Saved entries
= = = =

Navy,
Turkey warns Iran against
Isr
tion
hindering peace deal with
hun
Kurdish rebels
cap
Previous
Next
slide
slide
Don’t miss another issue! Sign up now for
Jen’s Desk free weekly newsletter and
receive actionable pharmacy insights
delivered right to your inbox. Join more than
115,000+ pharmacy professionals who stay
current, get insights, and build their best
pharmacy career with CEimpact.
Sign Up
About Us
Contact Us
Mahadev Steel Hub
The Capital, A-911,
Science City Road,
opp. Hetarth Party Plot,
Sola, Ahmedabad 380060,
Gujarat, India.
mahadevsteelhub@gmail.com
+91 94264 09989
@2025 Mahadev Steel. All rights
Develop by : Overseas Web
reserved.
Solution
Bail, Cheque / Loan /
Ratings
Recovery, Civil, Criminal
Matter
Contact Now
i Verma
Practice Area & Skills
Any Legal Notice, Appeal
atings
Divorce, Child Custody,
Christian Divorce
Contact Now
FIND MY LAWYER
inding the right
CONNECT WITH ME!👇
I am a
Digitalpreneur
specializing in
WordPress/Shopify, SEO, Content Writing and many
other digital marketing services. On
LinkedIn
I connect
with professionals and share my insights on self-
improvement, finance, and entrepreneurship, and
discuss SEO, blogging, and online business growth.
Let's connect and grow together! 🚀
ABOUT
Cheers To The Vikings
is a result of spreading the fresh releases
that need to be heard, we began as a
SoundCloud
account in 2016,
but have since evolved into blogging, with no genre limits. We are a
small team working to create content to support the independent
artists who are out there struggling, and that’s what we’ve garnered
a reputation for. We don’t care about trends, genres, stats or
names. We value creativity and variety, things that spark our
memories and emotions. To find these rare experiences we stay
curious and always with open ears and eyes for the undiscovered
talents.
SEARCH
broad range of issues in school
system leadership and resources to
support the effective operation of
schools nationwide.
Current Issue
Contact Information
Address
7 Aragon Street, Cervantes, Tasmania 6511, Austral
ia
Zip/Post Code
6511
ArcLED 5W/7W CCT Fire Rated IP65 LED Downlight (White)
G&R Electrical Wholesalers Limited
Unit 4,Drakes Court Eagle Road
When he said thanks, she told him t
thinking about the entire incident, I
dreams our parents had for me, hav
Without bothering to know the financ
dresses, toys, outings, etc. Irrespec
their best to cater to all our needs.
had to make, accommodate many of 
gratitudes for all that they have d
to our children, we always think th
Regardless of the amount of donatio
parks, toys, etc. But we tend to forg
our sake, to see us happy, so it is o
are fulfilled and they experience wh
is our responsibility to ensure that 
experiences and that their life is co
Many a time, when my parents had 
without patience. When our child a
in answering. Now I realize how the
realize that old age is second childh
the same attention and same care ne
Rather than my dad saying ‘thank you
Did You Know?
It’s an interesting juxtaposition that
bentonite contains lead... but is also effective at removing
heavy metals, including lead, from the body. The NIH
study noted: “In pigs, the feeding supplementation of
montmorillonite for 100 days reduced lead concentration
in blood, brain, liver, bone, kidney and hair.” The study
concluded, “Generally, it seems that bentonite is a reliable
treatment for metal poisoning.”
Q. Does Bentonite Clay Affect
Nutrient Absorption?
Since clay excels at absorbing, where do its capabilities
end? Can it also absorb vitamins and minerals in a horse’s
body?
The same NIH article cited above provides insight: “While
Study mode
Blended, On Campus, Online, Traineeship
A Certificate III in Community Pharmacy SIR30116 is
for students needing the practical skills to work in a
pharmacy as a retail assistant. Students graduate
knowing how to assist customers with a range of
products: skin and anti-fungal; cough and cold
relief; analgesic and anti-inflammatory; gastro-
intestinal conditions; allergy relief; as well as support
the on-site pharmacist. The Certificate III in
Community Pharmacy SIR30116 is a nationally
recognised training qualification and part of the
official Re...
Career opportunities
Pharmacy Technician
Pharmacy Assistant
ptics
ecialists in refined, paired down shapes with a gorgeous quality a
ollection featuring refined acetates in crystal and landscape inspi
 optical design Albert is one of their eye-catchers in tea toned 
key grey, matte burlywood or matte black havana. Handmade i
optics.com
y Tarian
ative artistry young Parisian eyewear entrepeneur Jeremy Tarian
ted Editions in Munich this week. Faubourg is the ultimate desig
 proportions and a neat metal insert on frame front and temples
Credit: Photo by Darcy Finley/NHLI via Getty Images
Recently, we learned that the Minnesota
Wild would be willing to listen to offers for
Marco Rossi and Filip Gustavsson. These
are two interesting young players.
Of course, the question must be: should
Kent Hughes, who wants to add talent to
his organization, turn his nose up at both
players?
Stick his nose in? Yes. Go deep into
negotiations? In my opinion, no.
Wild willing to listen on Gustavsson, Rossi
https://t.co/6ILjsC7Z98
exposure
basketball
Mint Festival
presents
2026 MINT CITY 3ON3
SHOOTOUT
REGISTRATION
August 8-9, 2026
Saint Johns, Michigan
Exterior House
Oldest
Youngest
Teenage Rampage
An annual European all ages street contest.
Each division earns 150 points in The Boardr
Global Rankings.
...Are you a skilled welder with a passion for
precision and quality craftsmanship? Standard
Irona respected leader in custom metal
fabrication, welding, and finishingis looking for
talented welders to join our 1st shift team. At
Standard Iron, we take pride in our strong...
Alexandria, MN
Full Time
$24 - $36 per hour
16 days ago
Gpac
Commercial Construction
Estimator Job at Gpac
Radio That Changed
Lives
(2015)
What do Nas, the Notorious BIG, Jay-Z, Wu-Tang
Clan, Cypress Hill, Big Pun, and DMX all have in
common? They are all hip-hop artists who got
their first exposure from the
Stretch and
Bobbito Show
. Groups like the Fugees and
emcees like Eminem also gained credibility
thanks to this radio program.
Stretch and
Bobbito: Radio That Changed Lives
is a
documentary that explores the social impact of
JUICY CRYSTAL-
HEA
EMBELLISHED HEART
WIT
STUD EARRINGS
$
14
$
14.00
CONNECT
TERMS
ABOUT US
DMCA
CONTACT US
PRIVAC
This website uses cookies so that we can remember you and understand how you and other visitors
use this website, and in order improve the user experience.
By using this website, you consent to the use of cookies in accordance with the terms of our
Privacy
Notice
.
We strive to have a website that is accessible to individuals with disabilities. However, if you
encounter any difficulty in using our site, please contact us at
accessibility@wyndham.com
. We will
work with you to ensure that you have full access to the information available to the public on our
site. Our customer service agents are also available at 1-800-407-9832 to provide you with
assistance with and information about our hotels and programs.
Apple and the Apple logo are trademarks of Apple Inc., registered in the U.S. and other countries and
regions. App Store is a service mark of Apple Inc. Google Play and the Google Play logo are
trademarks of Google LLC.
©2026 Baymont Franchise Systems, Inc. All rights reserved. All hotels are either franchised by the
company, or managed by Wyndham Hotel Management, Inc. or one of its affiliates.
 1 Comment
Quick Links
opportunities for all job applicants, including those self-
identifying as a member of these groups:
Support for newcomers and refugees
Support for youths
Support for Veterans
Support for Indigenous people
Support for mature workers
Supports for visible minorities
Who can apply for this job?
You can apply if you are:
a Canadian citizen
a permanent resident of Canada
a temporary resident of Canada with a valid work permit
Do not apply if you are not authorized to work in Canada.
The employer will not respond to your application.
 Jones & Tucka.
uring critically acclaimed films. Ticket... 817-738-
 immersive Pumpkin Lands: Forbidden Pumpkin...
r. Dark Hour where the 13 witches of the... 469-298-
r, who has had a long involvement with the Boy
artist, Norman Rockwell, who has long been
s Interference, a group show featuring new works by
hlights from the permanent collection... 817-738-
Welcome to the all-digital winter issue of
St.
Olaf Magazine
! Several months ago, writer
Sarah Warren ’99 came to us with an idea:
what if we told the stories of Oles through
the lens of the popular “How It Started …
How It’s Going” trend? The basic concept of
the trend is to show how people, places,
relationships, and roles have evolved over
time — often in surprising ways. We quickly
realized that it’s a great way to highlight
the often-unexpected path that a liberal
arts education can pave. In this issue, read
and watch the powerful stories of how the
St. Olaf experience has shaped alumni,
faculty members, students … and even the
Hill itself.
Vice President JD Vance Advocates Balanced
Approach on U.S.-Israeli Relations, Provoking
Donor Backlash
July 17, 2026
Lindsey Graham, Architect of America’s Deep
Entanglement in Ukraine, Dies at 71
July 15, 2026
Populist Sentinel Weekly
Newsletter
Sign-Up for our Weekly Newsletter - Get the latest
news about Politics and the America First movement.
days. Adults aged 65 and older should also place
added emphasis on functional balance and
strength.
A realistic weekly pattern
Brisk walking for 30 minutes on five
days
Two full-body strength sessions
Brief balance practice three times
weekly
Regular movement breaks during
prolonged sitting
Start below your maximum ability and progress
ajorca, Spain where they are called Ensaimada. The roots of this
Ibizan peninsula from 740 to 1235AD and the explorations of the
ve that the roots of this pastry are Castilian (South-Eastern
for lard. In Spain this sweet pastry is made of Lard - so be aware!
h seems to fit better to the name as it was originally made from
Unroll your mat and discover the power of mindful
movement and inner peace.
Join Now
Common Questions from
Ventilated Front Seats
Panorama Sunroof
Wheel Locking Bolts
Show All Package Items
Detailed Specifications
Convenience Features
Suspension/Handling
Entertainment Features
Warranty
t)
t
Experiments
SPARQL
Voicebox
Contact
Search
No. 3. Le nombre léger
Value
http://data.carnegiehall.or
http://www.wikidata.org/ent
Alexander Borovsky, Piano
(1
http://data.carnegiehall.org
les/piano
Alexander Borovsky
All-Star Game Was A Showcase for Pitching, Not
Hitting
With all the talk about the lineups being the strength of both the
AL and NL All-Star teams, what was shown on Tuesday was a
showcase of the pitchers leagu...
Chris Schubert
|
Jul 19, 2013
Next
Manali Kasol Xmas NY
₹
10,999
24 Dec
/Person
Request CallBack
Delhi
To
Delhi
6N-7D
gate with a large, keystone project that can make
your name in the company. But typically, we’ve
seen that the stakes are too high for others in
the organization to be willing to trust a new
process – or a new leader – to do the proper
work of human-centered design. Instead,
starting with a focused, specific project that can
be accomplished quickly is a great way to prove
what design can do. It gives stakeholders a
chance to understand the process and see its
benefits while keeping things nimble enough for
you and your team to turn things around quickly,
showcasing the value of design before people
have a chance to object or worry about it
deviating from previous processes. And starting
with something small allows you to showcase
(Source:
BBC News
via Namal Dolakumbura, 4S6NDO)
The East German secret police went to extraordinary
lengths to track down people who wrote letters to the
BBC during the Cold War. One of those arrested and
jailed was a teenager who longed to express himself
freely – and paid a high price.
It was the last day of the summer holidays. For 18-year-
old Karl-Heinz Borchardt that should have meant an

= = = =

_Brief_. With the line that has "Request CallBack" as the first and the line that has "have a chance to object or worry about it" as the last, repeat exactly that run of lines above and no more.

_Finished exercise_.
Request CallBack
Delhi
To
Delhi
6N-7D
gate with a large, keystone project that can make
your name in the company. But typically, we’ve
seen that the stakes are too high for others in
the organization to be willing to trust a new
process – or a new leader – to do the proper
work of human-centered design. Instead,
starting with a focused, specific project that can
be accomplished quickly is a great way to prove
what design can do. It gives stakeholders a
chance to understand the process and see its
benefits while keeping things nimble enough for
you and your team to turn things around quickly,
showcasing the value of design before people
have a chance to object or worry about it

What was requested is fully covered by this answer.